Governor Jerry Brown announced Mariano-Florentino Cuéllar as his choice for associate justice of the California Supreme Court.
Cuéllar, 41, of Stanford, has been a Stanford Law School professor since 2001. He has taught administrative law, criminal law and international law, among other subjects.
Cuéllar will fill the vacancy created by the retirement of the Honorable Marvin R. Baxter on January 4, 2015. The compensation for this position is $225,342. Cuéllar is a Democrat.
The governor's nomination must be submitted to the State Bar's Commission on Judicial Nominees Evaluation and confirmed by the Commission on Judicial Appointments. The Commission on Judicial Appointments consists of Chief Justice Tani Cantil-Sakauye, Attorney General Kamala D. Harris and senior presiding justice of the state Court of Appeal Joan Dempsey Klein. If confirmed by the Commission, the nominee will appear on the November 4th ballot for voter approval.
"Tino Cuéllar is a renowned scholar who has served two presidents and made significant contributions to both political science and the law," said Governor Brown in a statement. "His vast knowledge and even temperament will -- without question -- add further luster to our highest court."
Cuéllar was born in Matamoros, Mexico and for a number of years walked across the border each day to attend school in neighboring Brownsville, Texas.

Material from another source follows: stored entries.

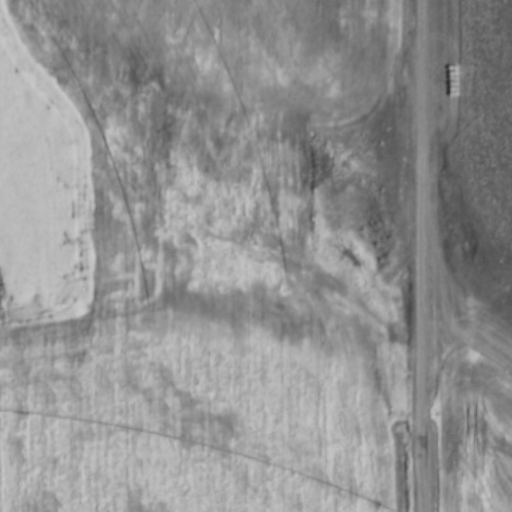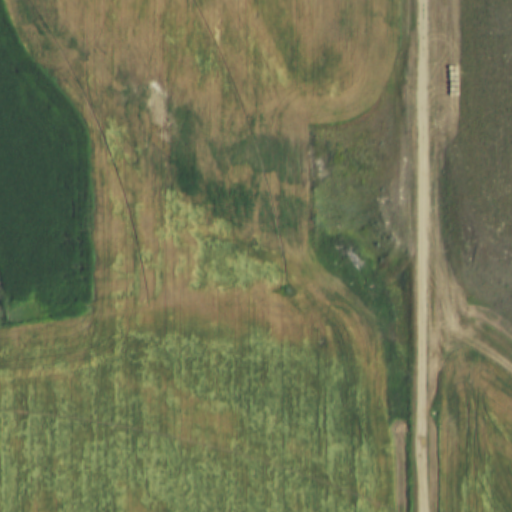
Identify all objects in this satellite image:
road: (426, 256)
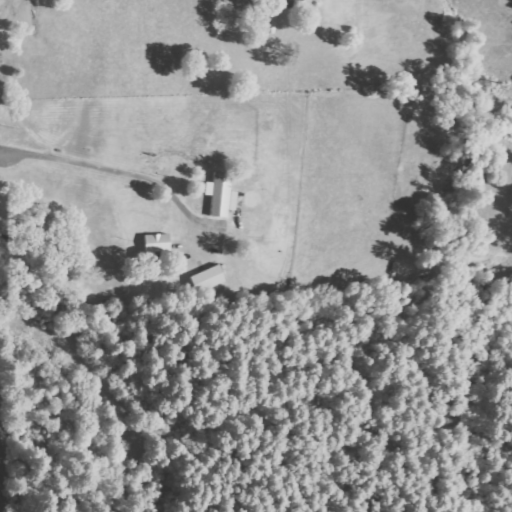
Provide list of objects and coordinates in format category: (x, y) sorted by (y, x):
building: (290, 4)
building: (219, 195)
building: (155, 243)
building: (208, 279)
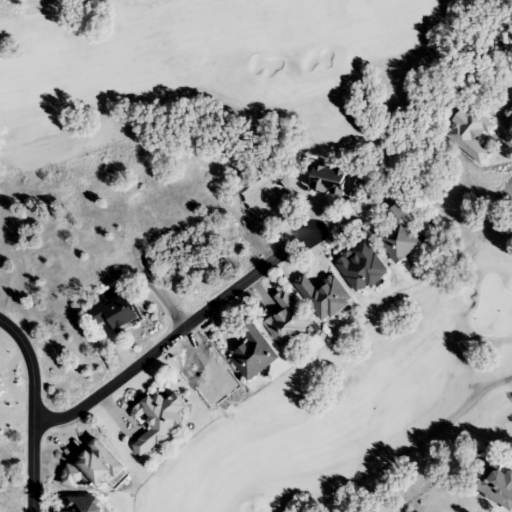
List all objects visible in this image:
building: (337, 184)
building: (398, 236)
park: (244, 249)
building: (361, 269)
road: (159, 293)
building: (115, 314)
building: (287, 321)
road: (173, 335)
building: (252, 355)
road: (32, 410)
building: (160, 421)
building: (497, 486)
building: (85, 505)
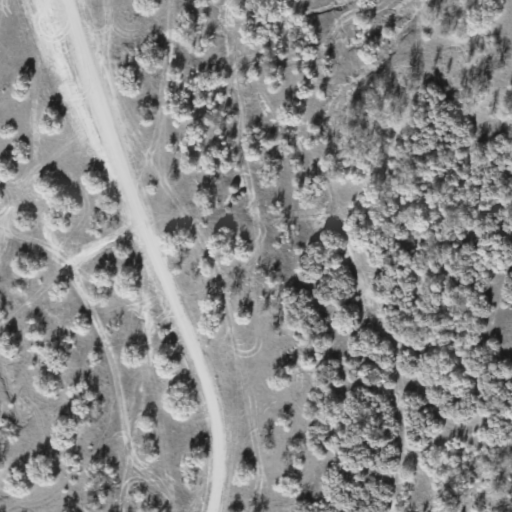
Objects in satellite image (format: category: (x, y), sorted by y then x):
road: (162, 254)
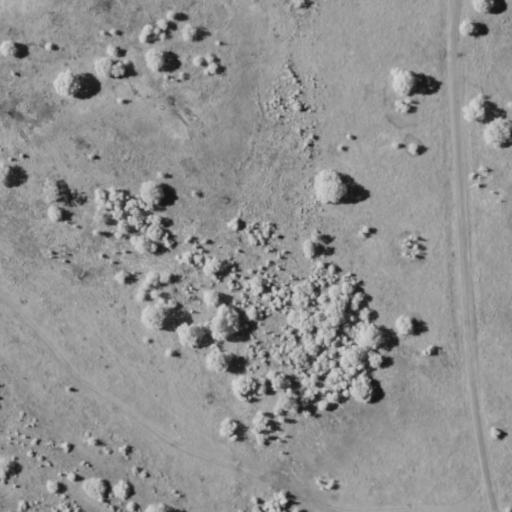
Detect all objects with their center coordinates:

At age 14, he moved with his family to the Imperial Valley of California, where he graduated from Calexico High School.
Cuéllar went on to earn a Bachelor of Arts degree from Harvard College, a Juris Doctor degree from Yale Law School and a Doctor of Philosophy degree in political science from Stanford University.
Cuéllar served as special assistant to the President for Justice and Regulatory Policy at the White House Domestic Policy Council in 2009 and 2010 and was co-chair of the Obama-Biden Transition's Immigration Policy Working Group in 2008 and 2009.
"I am enormously honored by Governor Brown's nomination, and if confirmed, I look forward to serving the people of California on our state's highest court," said Cuéllar.